Funch D P, Walker A M, Schneider G, Ziyadeh N J, Pescovitz M D
Ingenix Epidemiology, Auburndale, Massachusetts, USA.
Am J Transplant. 2005 Dec;5(12):2894-900. doi: 10.1111/j.1600-6143.2005.01115.x.
Given its association with Epstein-Barr virus (EBV), there is considerable interest in assessing the impact of prophylactic anti-viral therapy on post-transplant lymphoproliferative disorder (PTLD). A recently completed multi center case-control study assessed the impact of immunosuppressive therapy on PTLD risk among renal transplant patients and collected information on the use of anti-viral therapy. Biopsy-confirmed PTLD cases (n = 100) were matched to 375 controls by center, date of transplant, and age. Data were collected on immunosuppression and rejection therapies, demographics, pre-transplant viral status, number of rejections, and anti-viral use. With adjustment for known risk factors, prophylactic anti-viral use was associated with up to 83% reduction in the risk of PTLD, depending on the anti-viral agent. These results were stronger for the first year post-transplant. For every 30 days of ganciclovir treatment, risk of PTLD during the first year was lower by 38% (Odds Ratio [OR]= 0.62; 95% confidence interval [CI]= 0.38-1.0); acyclovir effects were less striking (OR = 0.83; 95% CI = 0.59-1.16). Anti-viral therapy appears to play a role in reducing the risk of PTLD in renal transplant patients. Ganciclovir may be more potent than acyclovir.

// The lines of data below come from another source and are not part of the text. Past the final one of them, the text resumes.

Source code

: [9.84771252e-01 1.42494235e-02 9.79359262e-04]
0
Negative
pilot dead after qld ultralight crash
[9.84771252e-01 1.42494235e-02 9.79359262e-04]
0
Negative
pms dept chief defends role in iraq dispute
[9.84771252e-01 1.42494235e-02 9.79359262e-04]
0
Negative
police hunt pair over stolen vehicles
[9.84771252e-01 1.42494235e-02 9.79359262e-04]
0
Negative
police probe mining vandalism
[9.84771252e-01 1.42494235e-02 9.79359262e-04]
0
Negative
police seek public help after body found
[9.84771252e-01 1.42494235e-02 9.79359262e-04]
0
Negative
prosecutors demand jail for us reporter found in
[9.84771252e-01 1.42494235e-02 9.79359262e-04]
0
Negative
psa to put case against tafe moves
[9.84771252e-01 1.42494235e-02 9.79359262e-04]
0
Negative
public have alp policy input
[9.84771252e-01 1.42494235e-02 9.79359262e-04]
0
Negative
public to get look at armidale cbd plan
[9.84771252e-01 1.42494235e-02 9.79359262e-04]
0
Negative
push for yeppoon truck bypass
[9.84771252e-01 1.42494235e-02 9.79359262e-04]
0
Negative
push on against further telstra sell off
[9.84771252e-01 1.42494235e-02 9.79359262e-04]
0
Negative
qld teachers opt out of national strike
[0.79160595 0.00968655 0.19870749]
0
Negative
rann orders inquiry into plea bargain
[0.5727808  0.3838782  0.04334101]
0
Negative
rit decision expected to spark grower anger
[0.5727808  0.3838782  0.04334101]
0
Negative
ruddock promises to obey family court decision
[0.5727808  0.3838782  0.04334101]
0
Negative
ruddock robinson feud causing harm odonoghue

鉴于其与爱泼斯坦-巴尔病毒(EBV)的关联,人们对评估预防性抗病毒治疗对移植后淋巴细胞增生性疾病(PTLD)的影响有着浓厚兴趣。一项最近完成的多中心病例对照研究评估了免疫抑制治疗对肾移植患者PTLD风险的影响,并收集了抗病毒治疗使用情况的信息。经活检确诊的PTLD病例(n = 100)按中心、移植日期和年龄与375名对照进行匹配。收集了关于免疫抑制和抗排斥治疗、人口统计学、移植前病毒状态、排斥次数以及抗病毒药物使用的数据。在对已知风险因素进行调整后,预防性使用抗病毒药物与PTLD风险降低高达83%相关,具体取决于抗病毒药物。这些结果在移植后的第一年更为显著。每接受30天的更昔洛韦治疗,第一年发生PTLD的风险就降低38%(比值比[OR]= 0.62;95%置信区间[CI]= 0.38 - 1.0);阿昔洛韦的效果则不那么显著(OR = 0.83;95% CI = 0.59 - 1.16)。抗病毒治疗似乎在降低肾移植患者PTLD风险中发挥作用。更昔洛韦可能比阿昔洛韦更有效。